→ **Problem statement**
Every entry needs to be duplicated exactly.

[Document understanding data]
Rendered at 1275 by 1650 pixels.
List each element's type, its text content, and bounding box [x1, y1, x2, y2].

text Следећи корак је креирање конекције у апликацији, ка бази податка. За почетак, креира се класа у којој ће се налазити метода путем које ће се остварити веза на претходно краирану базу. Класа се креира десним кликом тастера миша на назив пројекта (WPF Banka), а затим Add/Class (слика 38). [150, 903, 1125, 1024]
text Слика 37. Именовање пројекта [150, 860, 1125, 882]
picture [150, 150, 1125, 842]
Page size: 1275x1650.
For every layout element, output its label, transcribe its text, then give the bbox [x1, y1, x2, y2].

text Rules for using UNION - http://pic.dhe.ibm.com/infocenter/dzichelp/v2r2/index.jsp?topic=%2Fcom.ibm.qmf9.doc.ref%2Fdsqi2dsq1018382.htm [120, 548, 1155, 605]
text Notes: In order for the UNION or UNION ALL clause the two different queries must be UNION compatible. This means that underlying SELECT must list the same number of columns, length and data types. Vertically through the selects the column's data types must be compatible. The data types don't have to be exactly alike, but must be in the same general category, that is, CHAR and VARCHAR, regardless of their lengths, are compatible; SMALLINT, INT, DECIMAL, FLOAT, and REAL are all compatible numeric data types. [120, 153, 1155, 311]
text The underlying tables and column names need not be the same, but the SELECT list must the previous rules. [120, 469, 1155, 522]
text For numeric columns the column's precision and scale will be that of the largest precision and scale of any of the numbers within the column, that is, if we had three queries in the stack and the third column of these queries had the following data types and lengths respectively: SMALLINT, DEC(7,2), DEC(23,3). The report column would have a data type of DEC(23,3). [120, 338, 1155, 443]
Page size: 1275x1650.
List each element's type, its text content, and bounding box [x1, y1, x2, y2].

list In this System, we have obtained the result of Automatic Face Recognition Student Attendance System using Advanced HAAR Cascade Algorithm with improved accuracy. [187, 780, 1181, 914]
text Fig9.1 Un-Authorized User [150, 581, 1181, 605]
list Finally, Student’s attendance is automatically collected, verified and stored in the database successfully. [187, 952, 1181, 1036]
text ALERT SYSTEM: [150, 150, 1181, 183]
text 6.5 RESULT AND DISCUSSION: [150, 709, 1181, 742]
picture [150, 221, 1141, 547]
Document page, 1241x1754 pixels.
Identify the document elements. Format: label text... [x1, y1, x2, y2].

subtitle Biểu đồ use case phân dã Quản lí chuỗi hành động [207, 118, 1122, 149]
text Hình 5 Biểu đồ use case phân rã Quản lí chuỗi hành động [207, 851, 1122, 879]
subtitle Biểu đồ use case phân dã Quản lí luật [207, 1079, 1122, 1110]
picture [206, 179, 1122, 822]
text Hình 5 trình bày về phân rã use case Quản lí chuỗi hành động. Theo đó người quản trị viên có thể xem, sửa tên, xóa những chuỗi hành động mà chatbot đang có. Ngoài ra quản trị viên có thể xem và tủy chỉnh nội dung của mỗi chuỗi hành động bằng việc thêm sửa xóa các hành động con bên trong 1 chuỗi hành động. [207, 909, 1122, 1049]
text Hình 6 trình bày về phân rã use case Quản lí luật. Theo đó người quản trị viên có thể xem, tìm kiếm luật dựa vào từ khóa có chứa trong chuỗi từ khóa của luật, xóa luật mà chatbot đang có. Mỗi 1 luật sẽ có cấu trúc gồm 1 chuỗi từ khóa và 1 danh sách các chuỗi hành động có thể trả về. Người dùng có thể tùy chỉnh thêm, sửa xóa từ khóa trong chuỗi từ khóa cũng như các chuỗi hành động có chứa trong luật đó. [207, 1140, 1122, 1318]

→ **Exercise result**
Rendered at 1275 by 1650 pixels.
List each element's type, its text content, and bounding box [x1, y1, x2, y2].

text Следећи корак је креирање конекције у апликацији, ка бази податка. За почетак, креира се класа у којој ће се налазити метода путем које ће се остварити веза на претходно краирану базу. Класа се креира десним кликом тастера миша на назив пројекта (WPF Banka), а затим Add/Class (слика 38). [150, 903, 1125, 1024]
text Слика 37. Именовање пројекта [150, 860, 1125, 882]
picture [150, 150, 1125, 842]
Page size: 1275x1650.
For every layout element, output its label, transcribe its text, then give the bbox [x1, y1, x2, y2].

text Rules for using UNION - http://pic.dhe.ibm.com/infocenter/dzichelp/v2r2/index.jsp?topic=%2Fcom.ibm.qmf9.doc.ref%2Fdsqi2dsq1018382.htm [120, 548, 1155, 605]
text Notes: In order for the UNION or UNION ALL clause the two different queries must be UNION compatible. This means that underlying SELECT must list the same number of columns, length and data types. Vertically through the selects the column's data types must be compatible. The data types don't have to be exactly alike, but must be in the same general category, that is, CHAR and VARCHAR, regardless of their lengths, are compatible; SMALLINT, INT, DECIMAL, FLOAT, and REAL are all compatible numeric data types. [120, 153, 1155, 311]
text The underlying tables and column names need not be the same, but the SELECT list must the previous rules. [120, 469, 1155, 522]
text For numeric columns the column's precision and scale will be that of the largest precision and scale of any of the numbers within the column, that is, if we had three queries in the stack and the third column of these queries had the following data types and lengths respectively: SMALLINT, DEC(7,2), DEC(23,3). The report column would have a data type of DEC(23,3). [120, 338, 1155, 443]
Page size: 1275x1650.
List each element's type, its text content, and bounding box [x1, y1, x2, y2].

list In this System, we have obtained the result of Automatic Face Recognition Student Attendance System using Advanced HAAR Cascade Algorithm with improved accuracy. [187, 780, 1181, 914]
text Fig9.1 Un-Authorized User [150, 581, 1181, 605]
list Finally, Student’s attendance is automatically collected, verified and stored in the database successfully. [187, 952, 1181, 1036]
text ALERT SYSTEM: [150, 150, 1181, 183]
text 6.5 RESULT AND DISCUSSION: [150, 709, 1181, 742]
picture [150, 221, 1141, 547]
Document page, 1241x1754 pixels.
Identify the document elements. Format: label text... [x1, y1, x2, y2].

subtitle Biểu đồ use case phân dã Quản lí chuỗi hành động [207, 118, 1122, 149]
text Hình 5 Biểu đồ use case phân rã Quản lí chuỗi hành động [207, 851, 1122, 879]
subtitle Biểu đồ use case phân dã Quản lí luật [207, 1079, 1122, 1110]
picture [206, 179, 1122, 822]
text Hình 5 trình bày về phân rã use case Quản lí chuỗi hành động. Theo đó người quản trị viên có thể xem, sửa tên, xóa những chuỗi hành động mà chatbot đang có. Ngoài ra quản trị viên có thể xem và tủy chỉnh nội dung của mỗi chuỗi hành động bằng việc thêm sửa xóa các hành động con bên trong 1 chuỗi hành động. [207, 909, 1122, 1049]
text Hình 6 trình bày về phân rã use case Quản lí luật. Theo đó người quản trị viên có thể xem, tìm kiếm luật dựa vào từ khóa có chứa trong chuỗi từ khóa của luật, xóa luật mà chatbot đang có. Mỗi 1 luật sẽ có cấu trúc gồm 1 chuỗi từ khóa và 1 danh sách các chuỗi hành động có thể trả về. Người dùng có thể tùy chỉnh thêm, sửa xóa từ khóa trong chuỗi từ khóa cũng như các chuỗi hành động có chứa trong luật đó. [207, 1140, 1122, 1318]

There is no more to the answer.